──────── DATASET

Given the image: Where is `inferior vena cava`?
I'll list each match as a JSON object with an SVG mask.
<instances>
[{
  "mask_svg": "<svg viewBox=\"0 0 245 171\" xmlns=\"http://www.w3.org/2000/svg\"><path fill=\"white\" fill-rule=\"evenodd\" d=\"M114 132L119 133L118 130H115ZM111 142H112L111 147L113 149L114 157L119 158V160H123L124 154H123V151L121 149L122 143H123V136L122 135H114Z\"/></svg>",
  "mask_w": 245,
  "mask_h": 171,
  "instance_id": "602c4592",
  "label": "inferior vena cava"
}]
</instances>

────────────────

*TASK OBJECTIVE*
Copy the rows above word for word, changing nothing.

*SOLUTION TO THIS PROBLEM*
Given the image: Where is `inferior vena cava`?
I'll list each match as a JSON object with an SVG mask.
<instances>
[{
  "mask_svg": "<svg viewBox=\"0 0 245 171\" xmlns=\"http://www.w3.org/2000/svg\"><path fill=\"white\" fill-rule=\"evenodd\" d=\"M114 132L119 133L118 130H115ZM111 142H112L111 147L113 149L114 157L119 158V160H123L124 154H123V151L121 149L122 143H123V136L122 135H114Z\"/></svg>",
  "mask_w": 245,
  "mask_h": 171,
  "instance_id": "602c4592",
  "label": "inferior vena cava"
}]
</instances>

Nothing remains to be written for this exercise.